Topping the list, as usual, is Microsoft's Bill Gates, worth $63 billion. Members of Wal-Mart's Walton clan, who have a combined $85 billion in wealth, claimed five of the top 10 spots. Soaring oil and gas prices helped oilman T. Boone Pickens Jr.--a $500,000 contributor to the pro-Bush "Swift Boat Veterans for Truth"--move onto the list of the filthiest of the filthy rich. "The economy's recovery may be a little shaky, but you wouldn't know it from looking at this year's Forbes 400," the magazine smirked.
For this, the fat cats have George W. Bush to thank. And they had even more to be thankful for October 4, when Bush signed his fourth tax cut in four years.
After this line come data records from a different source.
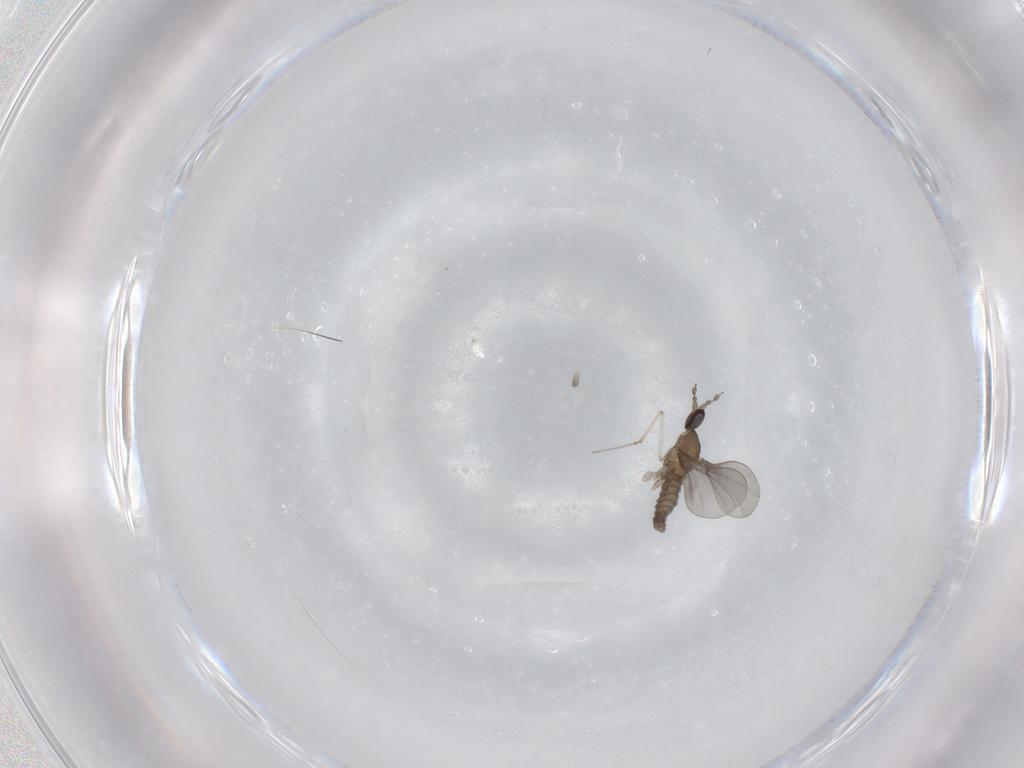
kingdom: Animalia
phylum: Arthropoda
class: Insecta
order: Diptera
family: Cecidomyiidae
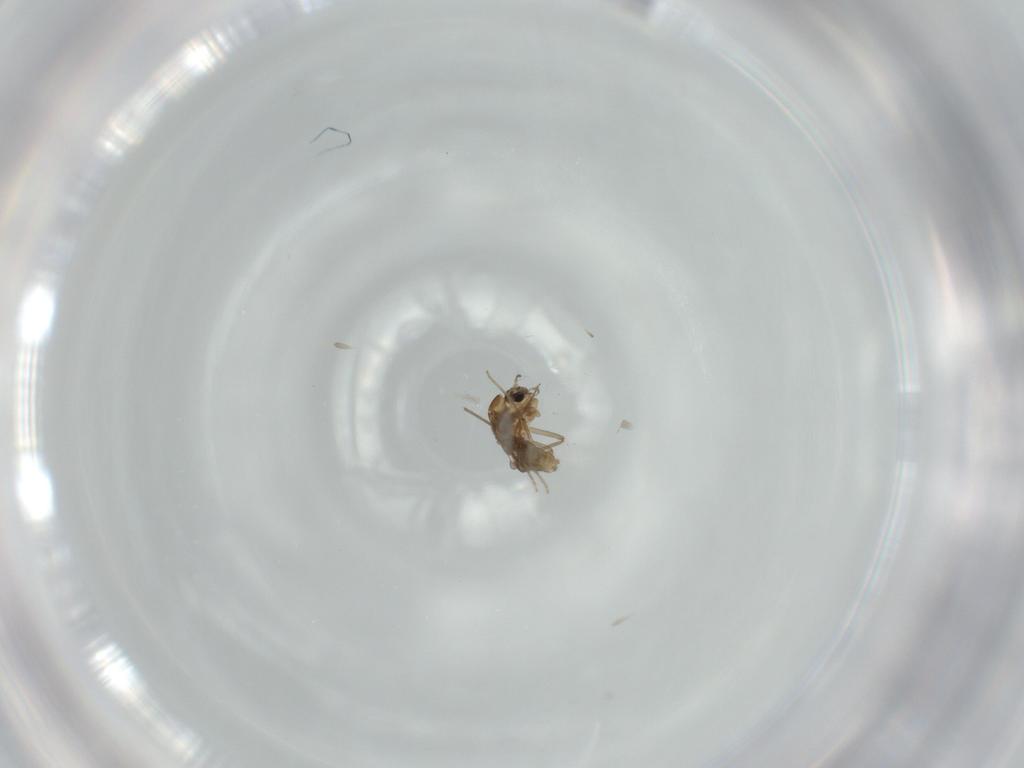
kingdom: Animalia
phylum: Arthropoda
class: Insecta
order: Diptera
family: Chironomidae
Hidden among a series of much-touted "middle-class tax relief" measures was a less talked-about provision--$13 billion in new corporate tax breaks.
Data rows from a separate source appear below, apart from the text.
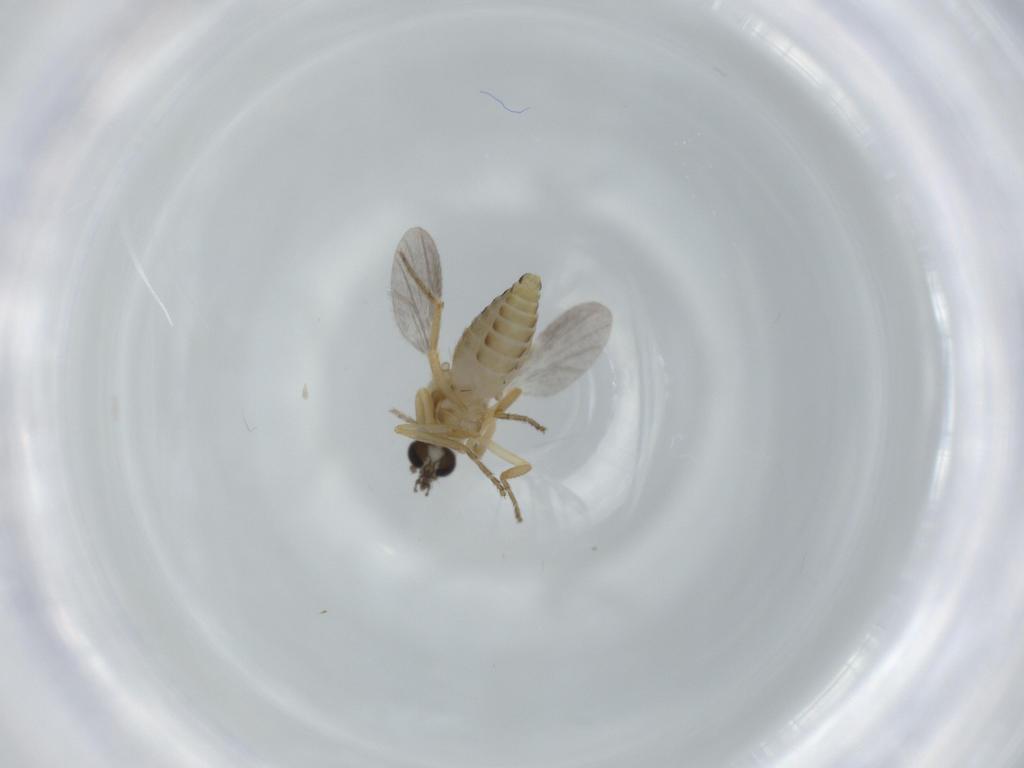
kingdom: Animalia
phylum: Arthropoda
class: Insecta
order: Diptera
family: Ceratopogonidae
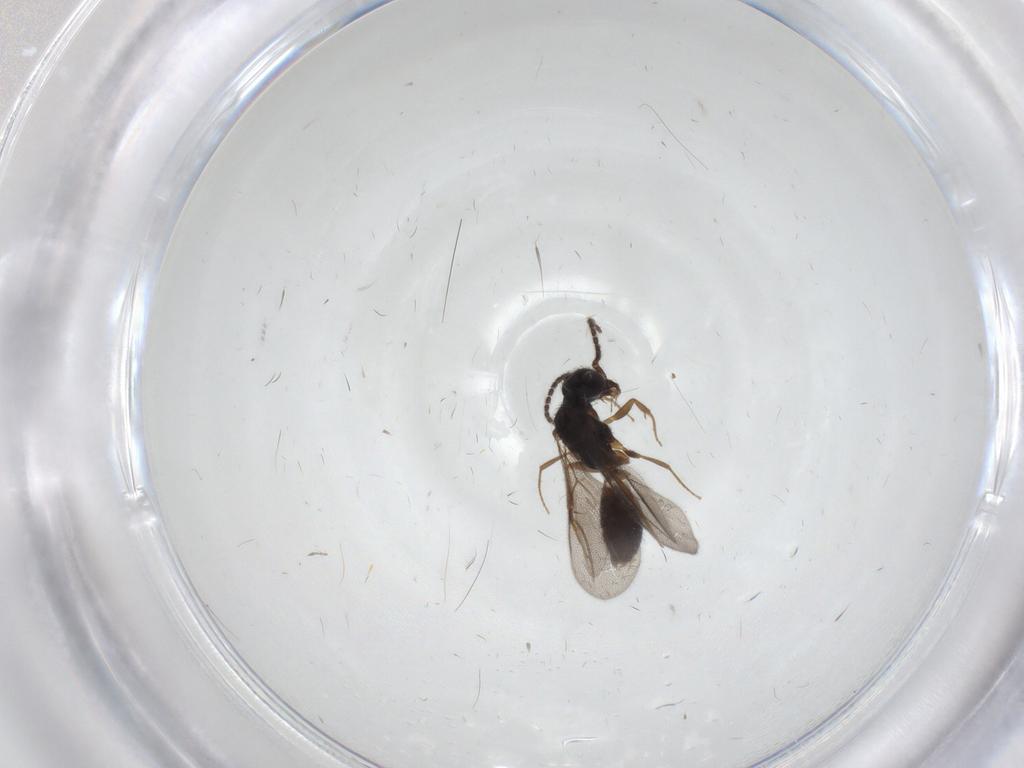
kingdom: Animalia
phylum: Arthropoda
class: Insecta
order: Hymenoptera
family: Bethylidae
As if they needed the help--big business is already getting away with tax-break murder. According to Citizens for Tax Justice's study, 275 Fortune 500 companies paid just half of what they owed in 2001-2003--for a combined savings of $175 billion over three years. General Electric was at the top of the list, with $9.5 billion in tax breaks. Its tax giveaways could have paid for 212,985 full-time school teachers, or funded school breakfasts for low-income students for six years.
Instead, the budget deficit caused by Bush's massive tax cuts will be paid for by cuts in programs that benefit workers and the poor. As Robert McIntyre, executive director of Citizens for Tax Justice, concluded, "If they don't pay it, somebody else has to. That means you and me."
Corporate America's thank you notes will be going to the Democrats, too. On September 23, every Senate Democrat but one voted for Bush's latest tax cut package--without a complaint.
John Kerry wasn't even there. And if he's elected president, he has a corporate tax break of his own to hand out--he'll reward businesses for employing workers in the U.S. and not going overseas. Kerry calls it "jobs creation." He's willing to make workers and the poor pay, too, by cutting social programs to the bone. He calls that "fiscally responsibility."
So much for the "stark choice" in Election 2004. "Even on taxes--presumably the point of greatest policy difference--it's hard to tell their proposals apart," Business Week magazine reported. "And Kerry proposes on his Web site to reduce taxes for 98 percent of Americans, cut the corporate tax rate for most companies and completely eliminate the capital-gains tax on long-term investments in small businesses. This is hardly a clarion call for the reversal of Bush's tax cuts."
No matter who wins in November, Corporate America will be laughing all the way to the bank.